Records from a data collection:
--
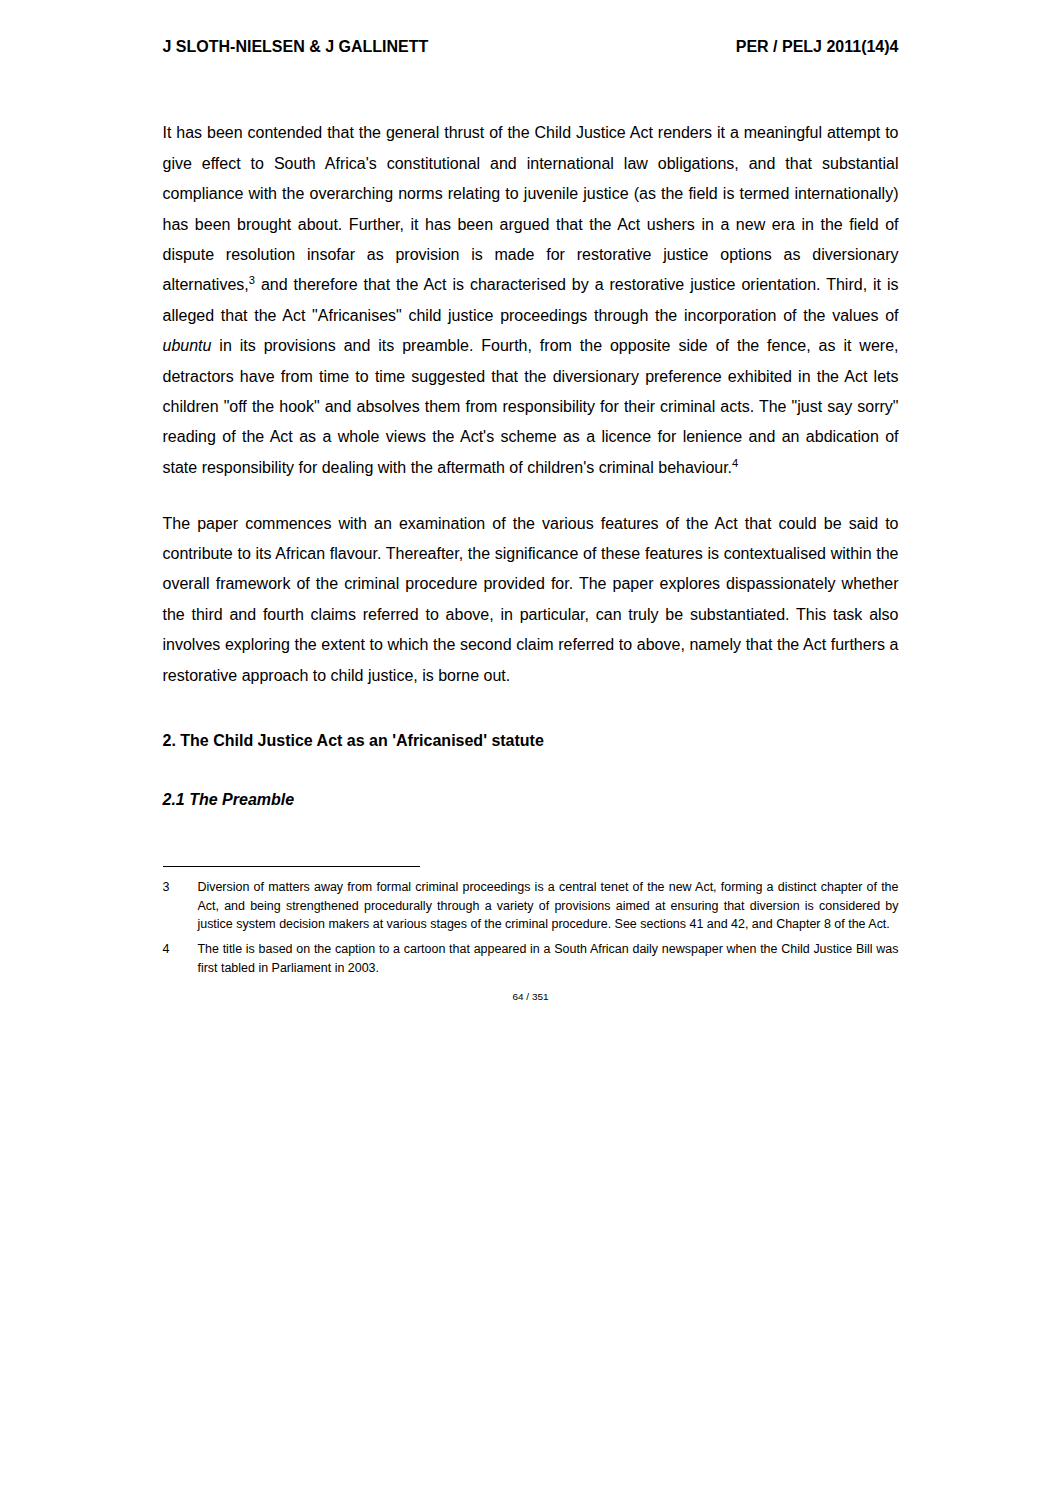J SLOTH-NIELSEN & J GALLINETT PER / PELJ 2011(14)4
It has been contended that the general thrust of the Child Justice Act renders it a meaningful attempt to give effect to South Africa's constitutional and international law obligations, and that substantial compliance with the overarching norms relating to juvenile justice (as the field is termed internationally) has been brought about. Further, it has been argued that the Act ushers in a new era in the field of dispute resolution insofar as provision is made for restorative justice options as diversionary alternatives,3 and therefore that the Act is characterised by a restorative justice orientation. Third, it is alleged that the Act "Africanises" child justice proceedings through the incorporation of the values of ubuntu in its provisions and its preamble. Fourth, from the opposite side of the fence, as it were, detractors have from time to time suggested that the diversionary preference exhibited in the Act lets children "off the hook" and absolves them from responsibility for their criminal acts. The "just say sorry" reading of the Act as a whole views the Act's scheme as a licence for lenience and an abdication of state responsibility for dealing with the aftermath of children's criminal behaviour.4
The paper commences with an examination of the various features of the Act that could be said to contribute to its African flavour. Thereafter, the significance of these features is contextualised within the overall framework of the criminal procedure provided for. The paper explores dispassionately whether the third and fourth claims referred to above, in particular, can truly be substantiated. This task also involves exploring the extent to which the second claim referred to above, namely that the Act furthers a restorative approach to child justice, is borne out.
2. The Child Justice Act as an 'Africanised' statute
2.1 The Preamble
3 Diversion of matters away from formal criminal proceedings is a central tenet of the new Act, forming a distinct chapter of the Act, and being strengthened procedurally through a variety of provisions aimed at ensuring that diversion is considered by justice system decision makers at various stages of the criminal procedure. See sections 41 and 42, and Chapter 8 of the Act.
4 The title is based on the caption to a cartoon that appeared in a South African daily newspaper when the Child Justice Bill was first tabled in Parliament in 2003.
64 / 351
--
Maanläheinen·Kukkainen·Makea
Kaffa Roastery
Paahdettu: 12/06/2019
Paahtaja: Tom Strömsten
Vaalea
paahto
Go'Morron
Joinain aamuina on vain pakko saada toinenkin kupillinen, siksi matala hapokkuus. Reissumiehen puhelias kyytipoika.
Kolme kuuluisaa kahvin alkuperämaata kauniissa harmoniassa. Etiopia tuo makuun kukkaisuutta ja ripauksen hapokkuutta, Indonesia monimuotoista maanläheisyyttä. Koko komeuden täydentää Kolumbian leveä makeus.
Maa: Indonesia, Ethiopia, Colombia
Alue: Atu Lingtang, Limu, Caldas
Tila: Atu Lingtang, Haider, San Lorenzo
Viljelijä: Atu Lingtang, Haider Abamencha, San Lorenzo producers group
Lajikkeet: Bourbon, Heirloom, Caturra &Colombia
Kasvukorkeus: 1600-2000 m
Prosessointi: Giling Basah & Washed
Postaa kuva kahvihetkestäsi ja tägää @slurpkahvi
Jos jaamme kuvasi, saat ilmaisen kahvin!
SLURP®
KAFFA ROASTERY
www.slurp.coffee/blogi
--
- **WHAT YOU SHOULD DO**
Using the data above, reproduce exactly the lines between those holding "2. The Child" and "2.1 The Preamble", inclusive, and no others.

- **YOUR RESPONSE**
2. The Child Justice Act as an 'Africanised' statute
2.1 The Preamble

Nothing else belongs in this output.